= Eliza Lanesford Cushing =

American novelist (1794–1886)

Eliza Lanesford Cushing (October 19, 1794 – May 4, 1886) was an American-Canadian dramatist, short story writer, and editor. The daughter of Hannah Webster Foster and sister of Harriet Vaughan Cheney, both novelists, she wrote a number of plays including Esther and The Fatal Ring, and edited Literary Garland, Canada's main literary magazine at the time.

==Biography==
Cushing was born in Brighton, Massachusetts, and published two early novels in Boston, Saratoga and Yorktown, in 1820s. In 1828, she married Canadian doctor Frederick Cushing, and in 1833 moved to Montreal with him. Her sister Harriet had also married a Canadian and moved to Montreal, and the two regularly contributed stories and poems to the Literary Garland, Cushing publishing under her initials "E.L.C." Cushing also continued publishing in the United States, with short stories and plays appearing in the Philadelphia-based Godey's Lady's Book. Cushing's husband died in 1846 of typhus contracted from immigrants he was treating; Cheney's husband had died in 1845, and in 1847 the two sisters founded the Snow-Drop, a monthly girls' magazine "primarily concerned with social roles and domestic responsibilities appropriate for young women." Cushing also took over as editor of the Literary Garland after its editor John Gibson died in 1850, though the magazine ceased publication in 1851 when the success of Harper's New Monthly Magazine put it out of business. She died in 1886.

==Selected works==
- Prose:
  - The Sunday-School, or Village Sketches (1820, with Harriet Cheney)

========================================================================

◆ BRIEF
Can you pick up the Eliza Lanesford Cushing biography from its last line and carry it on? These rows have no connection to the Eliza Lanesford Cushing biography.

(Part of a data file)
========================================================================

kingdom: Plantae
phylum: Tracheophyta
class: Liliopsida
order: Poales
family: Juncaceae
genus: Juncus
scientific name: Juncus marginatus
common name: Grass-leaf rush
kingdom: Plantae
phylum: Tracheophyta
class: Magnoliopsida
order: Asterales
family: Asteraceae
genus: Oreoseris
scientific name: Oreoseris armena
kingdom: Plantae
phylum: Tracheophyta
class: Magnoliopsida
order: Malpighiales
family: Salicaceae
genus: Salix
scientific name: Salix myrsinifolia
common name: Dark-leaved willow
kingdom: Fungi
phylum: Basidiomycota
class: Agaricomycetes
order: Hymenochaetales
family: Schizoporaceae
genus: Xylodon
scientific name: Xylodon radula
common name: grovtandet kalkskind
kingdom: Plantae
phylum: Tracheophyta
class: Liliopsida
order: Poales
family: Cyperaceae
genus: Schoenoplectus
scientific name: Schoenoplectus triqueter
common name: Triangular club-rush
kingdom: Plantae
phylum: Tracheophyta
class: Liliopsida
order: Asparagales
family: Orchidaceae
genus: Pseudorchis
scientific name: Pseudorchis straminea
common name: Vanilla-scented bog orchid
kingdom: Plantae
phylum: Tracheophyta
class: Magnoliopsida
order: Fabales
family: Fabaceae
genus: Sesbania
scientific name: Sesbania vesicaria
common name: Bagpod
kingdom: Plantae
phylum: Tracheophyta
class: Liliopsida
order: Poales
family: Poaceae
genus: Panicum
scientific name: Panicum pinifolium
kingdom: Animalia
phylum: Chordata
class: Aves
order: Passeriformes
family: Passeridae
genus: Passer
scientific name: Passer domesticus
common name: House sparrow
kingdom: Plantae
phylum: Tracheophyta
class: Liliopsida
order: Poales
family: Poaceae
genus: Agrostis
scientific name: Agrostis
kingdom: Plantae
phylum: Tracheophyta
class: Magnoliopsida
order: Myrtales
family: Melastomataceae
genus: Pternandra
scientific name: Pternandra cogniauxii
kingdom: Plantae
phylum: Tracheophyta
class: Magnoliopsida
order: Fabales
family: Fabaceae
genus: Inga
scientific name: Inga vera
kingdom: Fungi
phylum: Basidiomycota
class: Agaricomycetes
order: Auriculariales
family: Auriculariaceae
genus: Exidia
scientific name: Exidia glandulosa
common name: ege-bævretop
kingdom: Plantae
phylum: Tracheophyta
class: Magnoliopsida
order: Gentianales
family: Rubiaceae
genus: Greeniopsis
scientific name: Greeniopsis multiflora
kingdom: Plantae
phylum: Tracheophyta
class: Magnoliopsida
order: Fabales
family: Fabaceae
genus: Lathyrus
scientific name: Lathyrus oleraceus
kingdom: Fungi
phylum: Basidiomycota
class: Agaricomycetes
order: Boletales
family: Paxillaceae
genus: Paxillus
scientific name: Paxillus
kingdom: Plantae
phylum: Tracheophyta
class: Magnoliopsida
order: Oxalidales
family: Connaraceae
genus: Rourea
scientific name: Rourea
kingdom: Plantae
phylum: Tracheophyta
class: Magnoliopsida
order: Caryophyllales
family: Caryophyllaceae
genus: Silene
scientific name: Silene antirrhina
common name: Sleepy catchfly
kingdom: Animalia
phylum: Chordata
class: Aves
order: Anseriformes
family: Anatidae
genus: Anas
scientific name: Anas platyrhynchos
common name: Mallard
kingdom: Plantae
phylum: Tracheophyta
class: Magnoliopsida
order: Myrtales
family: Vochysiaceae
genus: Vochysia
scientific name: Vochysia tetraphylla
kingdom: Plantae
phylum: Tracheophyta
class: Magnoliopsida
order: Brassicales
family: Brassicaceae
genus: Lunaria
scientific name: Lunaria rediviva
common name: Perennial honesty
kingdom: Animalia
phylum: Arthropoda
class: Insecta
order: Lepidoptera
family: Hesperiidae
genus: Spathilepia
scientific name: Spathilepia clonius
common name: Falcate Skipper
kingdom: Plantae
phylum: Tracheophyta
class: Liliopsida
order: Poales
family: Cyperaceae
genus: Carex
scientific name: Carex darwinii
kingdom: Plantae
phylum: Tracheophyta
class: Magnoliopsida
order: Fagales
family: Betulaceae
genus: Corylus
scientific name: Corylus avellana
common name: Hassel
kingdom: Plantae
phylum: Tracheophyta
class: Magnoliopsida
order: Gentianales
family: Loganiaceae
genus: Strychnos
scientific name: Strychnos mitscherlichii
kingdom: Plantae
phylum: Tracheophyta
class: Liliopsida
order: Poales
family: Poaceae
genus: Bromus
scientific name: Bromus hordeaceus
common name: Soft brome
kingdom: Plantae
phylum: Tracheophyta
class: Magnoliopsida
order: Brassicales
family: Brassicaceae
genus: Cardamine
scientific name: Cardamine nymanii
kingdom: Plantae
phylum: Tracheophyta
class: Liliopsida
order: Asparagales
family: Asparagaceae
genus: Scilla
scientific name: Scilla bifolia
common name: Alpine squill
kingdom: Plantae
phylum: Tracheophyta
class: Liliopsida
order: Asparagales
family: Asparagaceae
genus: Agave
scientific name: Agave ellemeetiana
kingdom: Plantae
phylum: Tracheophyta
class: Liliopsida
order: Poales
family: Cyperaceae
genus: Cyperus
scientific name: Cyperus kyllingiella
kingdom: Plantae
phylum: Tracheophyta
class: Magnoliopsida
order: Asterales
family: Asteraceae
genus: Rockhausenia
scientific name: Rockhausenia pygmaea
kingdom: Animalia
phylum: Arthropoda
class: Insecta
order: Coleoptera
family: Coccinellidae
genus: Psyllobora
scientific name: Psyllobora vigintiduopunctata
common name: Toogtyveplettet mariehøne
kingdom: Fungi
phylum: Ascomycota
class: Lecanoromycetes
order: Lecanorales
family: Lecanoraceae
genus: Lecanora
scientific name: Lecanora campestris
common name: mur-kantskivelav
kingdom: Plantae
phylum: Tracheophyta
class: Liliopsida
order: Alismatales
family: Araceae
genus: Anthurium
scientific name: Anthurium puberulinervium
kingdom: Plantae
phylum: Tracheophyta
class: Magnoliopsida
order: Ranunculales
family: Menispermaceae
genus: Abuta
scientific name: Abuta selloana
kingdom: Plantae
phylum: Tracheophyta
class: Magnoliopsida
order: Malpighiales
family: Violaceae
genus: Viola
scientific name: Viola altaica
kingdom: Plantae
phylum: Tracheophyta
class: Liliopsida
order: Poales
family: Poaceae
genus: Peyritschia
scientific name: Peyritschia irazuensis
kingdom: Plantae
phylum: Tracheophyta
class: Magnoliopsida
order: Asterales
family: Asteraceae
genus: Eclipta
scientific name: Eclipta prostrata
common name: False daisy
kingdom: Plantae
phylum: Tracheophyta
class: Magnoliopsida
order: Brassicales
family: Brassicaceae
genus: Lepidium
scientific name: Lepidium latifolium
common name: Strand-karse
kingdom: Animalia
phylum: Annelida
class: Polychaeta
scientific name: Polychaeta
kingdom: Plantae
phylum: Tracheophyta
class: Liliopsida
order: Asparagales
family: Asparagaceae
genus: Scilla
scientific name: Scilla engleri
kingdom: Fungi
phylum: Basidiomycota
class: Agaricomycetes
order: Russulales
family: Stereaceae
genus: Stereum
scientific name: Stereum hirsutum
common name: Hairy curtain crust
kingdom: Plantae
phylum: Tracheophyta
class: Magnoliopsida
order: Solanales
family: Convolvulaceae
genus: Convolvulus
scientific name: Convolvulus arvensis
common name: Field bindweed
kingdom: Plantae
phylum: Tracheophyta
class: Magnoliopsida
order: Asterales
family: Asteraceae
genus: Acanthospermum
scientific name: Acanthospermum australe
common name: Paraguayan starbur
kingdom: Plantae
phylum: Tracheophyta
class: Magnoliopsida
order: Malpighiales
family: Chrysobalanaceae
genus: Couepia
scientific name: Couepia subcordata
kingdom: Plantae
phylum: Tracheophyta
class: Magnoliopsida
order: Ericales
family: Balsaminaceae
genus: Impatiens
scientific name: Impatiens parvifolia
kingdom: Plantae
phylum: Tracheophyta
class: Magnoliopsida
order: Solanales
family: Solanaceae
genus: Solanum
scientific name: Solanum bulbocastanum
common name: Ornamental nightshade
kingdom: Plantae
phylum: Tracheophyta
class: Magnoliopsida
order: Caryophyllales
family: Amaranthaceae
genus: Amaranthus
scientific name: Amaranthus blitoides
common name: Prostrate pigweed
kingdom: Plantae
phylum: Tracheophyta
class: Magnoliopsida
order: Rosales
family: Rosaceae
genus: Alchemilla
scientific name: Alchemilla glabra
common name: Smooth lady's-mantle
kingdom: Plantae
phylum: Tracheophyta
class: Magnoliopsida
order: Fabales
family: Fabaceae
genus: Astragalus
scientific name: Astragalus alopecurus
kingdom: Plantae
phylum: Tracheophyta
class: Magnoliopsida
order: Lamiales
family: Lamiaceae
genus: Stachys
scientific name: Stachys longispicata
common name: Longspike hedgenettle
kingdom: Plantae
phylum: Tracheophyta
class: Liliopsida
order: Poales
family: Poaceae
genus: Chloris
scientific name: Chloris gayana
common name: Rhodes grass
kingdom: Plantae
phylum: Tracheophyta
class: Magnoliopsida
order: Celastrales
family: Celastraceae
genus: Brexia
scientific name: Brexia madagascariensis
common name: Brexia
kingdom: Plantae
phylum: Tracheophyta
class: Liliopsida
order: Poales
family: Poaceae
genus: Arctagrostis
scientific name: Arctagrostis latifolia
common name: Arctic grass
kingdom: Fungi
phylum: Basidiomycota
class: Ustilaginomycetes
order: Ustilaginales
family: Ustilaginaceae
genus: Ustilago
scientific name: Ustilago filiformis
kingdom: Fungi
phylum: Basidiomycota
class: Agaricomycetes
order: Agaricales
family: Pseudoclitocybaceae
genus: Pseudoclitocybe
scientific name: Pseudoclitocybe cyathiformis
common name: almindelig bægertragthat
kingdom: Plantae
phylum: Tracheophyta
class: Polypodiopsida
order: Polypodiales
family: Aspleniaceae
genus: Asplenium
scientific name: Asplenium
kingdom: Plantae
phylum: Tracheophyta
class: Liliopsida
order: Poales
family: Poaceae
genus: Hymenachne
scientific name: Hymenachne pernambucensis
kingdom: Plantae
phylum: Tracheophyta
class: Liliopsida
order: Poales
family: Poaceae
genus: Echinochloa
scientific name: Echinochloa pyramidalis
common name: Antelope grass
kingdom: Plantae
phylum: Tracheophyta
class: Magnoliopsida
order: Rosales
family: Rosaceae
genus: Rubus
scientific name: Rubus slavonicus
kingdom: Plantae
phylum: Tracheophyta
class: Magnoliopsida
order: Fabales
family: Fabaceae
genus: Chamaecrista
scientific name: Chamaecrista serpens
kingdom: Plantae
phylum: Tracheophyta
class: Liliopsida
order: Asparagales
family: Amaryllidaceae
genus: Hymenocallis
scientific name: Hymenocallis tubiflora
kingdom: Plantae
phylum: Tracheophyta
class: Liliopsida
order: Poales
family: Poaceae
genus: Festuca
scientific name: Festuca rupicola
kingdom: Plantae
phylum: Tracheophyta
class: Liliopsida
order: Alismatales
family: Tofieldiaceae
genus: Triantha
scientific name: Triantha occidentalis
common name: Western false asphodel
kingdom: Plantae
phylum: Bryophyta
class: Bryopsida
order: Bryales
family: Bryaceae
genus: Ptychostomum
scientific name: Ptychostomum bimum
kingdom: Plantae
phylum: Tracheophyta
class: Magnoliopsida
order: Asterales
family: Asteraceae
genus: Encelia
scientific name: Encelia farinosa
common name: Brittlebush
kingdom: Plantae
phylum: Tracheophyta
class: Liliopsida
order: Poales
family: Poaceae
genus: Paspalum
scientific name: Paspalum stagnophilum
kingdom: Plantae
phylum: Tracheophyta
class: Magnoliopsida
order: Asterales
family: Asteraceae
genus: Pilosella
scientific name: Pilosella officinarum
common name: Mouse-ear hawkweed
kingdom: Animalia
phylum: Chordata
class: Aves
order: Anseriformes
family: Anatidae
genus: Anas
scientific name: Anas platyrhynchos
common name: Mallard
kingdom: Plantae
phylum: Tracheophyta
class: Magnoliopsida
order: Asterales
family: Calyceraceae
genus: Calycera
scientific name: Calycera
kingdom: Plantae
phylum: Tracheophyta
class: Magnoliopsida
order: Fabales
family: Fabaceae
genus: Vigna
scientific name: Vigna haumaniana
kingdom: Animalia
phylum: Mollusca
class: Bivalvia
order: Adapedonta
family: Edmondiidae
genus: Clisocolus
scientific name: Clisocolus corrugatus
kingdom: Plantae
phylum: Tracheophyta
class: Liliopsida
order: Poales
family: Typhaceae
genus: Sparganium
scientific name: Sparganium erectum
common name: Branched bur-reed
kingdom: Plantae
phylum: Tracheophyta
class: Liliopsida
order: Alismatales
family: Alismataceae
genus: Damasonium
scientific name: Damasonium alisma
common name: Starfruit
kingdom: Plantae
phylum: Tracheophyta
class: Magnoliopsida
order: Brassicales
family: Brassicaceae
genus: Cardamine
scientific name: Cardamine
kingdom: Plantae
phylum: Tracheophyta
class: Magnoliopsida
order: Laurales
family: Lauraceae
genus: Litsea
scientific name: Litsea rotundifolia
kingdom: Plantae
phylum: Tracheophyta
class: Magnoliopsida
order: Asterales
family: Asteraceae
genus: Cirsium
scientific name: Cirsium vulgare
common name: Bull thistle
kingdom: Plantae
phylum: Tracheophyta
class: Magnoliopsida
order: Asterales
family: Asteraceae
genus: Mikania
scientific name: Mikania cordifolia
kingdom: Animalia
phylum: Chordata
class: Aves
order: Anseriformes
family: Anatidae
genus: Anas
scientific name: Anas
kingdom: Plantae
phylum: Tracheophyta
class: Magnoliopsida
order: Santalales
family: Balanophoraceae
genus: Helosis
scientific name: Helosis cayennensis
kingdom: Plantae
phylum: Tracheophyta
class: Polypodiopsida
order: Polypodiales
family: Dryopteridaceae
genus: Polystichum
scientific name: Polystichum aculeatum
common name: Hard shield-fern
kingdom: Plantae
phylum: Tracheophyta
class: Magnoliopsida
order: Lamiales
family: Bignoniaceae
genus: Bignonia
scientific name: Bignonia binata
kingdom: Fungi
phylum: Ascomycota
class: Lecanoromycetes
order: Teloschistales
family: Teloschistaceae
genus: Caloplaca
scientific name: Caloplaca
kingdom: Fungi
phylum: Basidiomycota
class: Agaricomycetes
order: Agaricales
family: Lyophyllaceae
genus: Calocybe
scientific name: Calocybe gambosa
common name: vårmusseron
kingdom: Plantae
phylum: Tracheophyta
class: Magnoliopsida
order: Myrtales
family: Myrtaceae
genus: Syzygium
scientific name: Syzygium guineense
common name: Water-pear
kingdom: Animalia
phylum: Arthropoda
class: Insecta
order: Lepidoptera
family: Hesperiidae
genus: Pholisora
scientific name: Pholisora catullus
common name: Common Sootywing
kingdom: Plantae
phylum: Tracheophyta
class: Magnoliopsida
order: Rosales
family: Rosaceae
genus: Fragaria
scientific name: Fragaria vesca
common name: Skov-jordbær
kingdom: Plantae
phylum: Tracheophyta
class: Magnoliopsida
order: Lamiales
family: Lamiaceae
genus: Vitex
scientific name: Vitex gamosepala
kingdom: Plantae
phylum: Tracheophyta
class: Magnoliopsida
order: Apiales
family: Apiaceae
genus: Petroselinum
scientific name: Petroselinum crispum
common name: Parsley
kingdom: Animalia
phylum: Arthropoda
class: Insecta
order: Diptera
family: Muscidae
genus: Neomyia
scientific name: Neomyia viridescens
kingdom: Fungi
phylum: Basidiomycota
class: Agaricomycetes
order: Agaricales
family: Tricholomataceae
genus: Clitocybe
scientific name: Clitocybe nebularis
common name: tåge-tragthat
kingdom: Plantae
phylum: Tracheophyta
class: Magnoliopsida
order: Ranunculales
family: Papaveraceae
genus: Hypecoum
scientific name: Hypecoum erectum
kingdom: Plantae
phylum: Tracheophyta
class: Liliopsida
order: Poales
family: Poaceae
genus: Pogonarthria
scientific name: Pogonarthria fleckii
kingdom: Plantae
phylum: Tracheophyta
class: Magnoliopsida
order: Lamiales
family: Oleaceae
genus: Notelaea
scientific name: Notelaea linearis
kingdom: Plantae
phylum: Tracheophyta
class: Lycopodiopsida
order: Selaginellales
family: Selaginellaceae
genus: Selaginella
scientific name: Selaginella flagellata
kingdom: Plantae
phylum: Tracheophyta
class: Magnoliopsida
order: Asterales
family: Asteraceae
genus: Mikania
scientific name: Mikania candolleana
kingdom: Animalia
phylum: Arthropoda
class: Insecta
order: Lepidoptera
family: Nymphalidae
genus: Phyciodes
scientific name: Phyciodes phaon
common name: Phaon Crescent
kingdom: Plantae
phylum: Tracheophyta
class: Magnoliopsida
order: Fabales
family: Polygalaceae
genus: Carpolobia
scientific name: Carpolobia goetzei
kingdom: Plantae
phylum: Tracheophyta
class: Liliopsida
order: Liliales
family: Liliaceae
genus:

========================================================================

◆ THE RESULT
  - Saratoga: A Tale of the Revolution (1824, anonymous)
  - Yorktown: An Historical Romance (1826, anonymous)
  - Arabella Stuart (1839)
  - "Grace Morley: A Sketch from Life" (1839)
  - "A Canadian Legend" (1839)
  - "A Tale of the Richelieu" (1839)
  - "The Rose Feast" (1840)
  - "The Knight of Navarre" (1843)
  - "The Musk-Rose" (1843)
  - "The Neglected Wife" (1843)
  - "A Leaf from an Old Chronicle" (1844)
  - "The Fairies' Fountain" (1844)
  - "The Fatal Prediction" (1844)
  - "The Indian Maid: A Traditionary Tale" (1846)
  - "Deaf Molly" (1848)
- Drama and verse:
  - Esther: A Sacred Drama (1838)
  - The Parting of Boabdil and Morayma (1839)
  - Dramatic Sketch (1839)
  - "To the Planet Venus" (1839)
  - Dramatic Scene: Verse Dialogue Between Naomi and Ruth (1840)
  - "April" (1840)
  - "Lines written after hearing Mr. Buckingham's description of the very ancient willow" (1840)
  - Judith: A Poem (1840)
  - The Fatal Ring (1840)
  - Society Idyls (1841)
  - Return to an Early Home (1843)
  - "True Joy" (1843)
  - Dramatic Sketch from Scripture History (1844)
  - "The Emigrant" (1844)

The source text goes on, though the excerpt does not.